It is an antiviral mechanism had been found in plants, insects, and nematodes—and mice, too—but it had not been found in humans…until now. Alas, the protective countermeasure, which depends on the creation of small interfering (siRNAs) in infected cells, is sometimes frustrated by viral counter-countermeasures. Nonetheless, it is significant that we have learned that we, like other species, possess this kind of protective countermeasure, which is called RNA interference (RNAi). Now that we have it, we might find ways to strengthen it. A more robust RNAi antiviral response would help us fight not only influenza, but other RNA viruses such as Ebola, West Nile, and Zika.
The new discovery was made by researchers from Massachusetts General Hospital (MGH) and the University of California, Riverside. In their report receiving advance online publication in Nature Microbiology (“Induction and Suppression of Antiviral RNA Interference by Influenza A Virus in Mammalian Cells”), the investigators document both the production of RNAi molecules in human cells infected with the influenza A virus and the suppression of RNAi defense by a viral protein known to block the process in a common animal model.

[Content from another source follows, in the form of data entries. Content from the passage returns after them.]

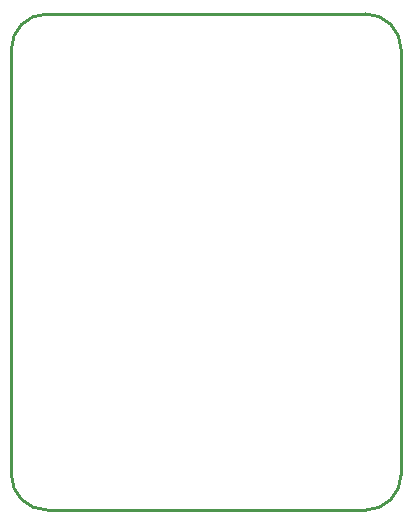
<source format=gko>
G04 Layer: BoardOutlineLayer*
G04 EasyEDA Pro v2.1.57.773a98f1.225d47, 2024-05-26 20:13:35*
G04 Gerber Generator version 0.3*
G04 Scale: 100 percent, Rotated: No, Reflected: No*
G04 Dimensions in millimeters*
G04 Leading zeros omitted, absolute positions, 3 integers and 5 decimals*
%FSLAX35Y35*%
%MOMM*%
%ADD10C,0.254*%
G75*


G04 Rect Start*
G54D10*
G01X0Y-300000D02*
G01X0Y-3900000D01*
G03X300000Y-4200000I300000J0D01*
G01X3000000D01*
G03X3300000Y-3900000I0J300000D01*
G01Y-300000D01*
G03X3000000Y0I-300000J0D01*
G01X300000D01*
G03X0Y-300000I0J-300000D01*
G04 Rect End*

M02*

</source>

“Here, we demonstrate that mature human somatic cells produce abundant virus-derived siRNAs co-immunoprecipitated with AGOs [Argonaut proteins] in response to IAV [influenza virus A] infection,” wrote the report’s authors. “We show that the biogenesis of viral siRNAs from IAV double-stranded RNA (dsRNA) precursors in infected cells is mediated by wild-type human Dicer and potently suppressed by both NS1 of IAV as well as virion protein 35 (VP35) of Ebola and Marburg filoviruses.”
The findings build on more than 20 years of research on antiviral RNAi by Shou-Wei Ding, Ph.D., a professor of plant pathology and microbiology at UC Riverside and the current study’s co-lead author. RNAi, a process first described in the 1990s, helps organisms suppress the expression of target genes through the action of small RNA segments that bind to corresponding gene sequences. Not only is RNAi used to regulate gene expression within an organism, it also can combat viral infection by silencing the activity of viral genes required for the pathogen's replication.
In previous work, Dr. Ding had shown that RNAi contributed to antiviral defense in embryonic stem cells and in newborn mice. He also was the first to describe the action of the influenza virus protein NS1 in blocking RNAi in fruit flies. These findings still left scientists uncertain of whether humans benefited from antiviral RNAi.
In the current study, Dr. Ding’s team collaborated with MGH investigators led by Kate Jeffrey, Ph.D., of the Gastrointestinal Unit in the MGH Department of Medicine. “Bringing the expertise of Dr. Ding's team, which specializes in the RNAi biology of lower organisms, together with my group that specializes in mammalian immunology was a perfect match,” said Dr. Jeffrey, who is the co-corresponding author of the Nature Microbiology paper.
Although the MGH/UC Berkeley team verified that influenza A-infected mature human cells do generate the small RNA segments used in RNAi, the scientists also found that virally produced NS1 blocks the processing of those molecules into the complexes that bind to and silence their target genes. “The slicing catalytic activity of AGO2 inhibits IAV and other RNA viruses in mature mammalian cells, in an interferon-independent fashion,” the study’s authors noted.
If cells were infected with an influenza A mutant lacking NS1, they proceeded to produce large number of the molecular complexes required for RNAi, which include Argonaute, a protein that slices through the target gene. Experiments in cells with an inactivated form of Argonaute—which contributes only to the antiviral and not the gene-regulation activity of RNAi—confirmed that the scientists were observing an antiviral RNAi response.
The observation that a viral protein called VP35, which is used by the Ebola and Marburg viruses to suppress RNAi, suggests that RNAi may also be active against those dangerous pathogens and other viruses that utilize RNA as their genetic code or in their replication cycle.
“We now need to assess more directly the role of antiviral RNAi in human infectious diseases caused by RNA viruses—which include Ebola, West Nile, and Zika along with influenza—and how harnessing or boosting the antiviral RNAi response could be used to reduce the severity of these infections,” concluded Dr. Jeffrey, who is an assistant professor of medicine at Harvard Medical School. Her team will continue to work with Dr. Ding's team to investigate some of these questions.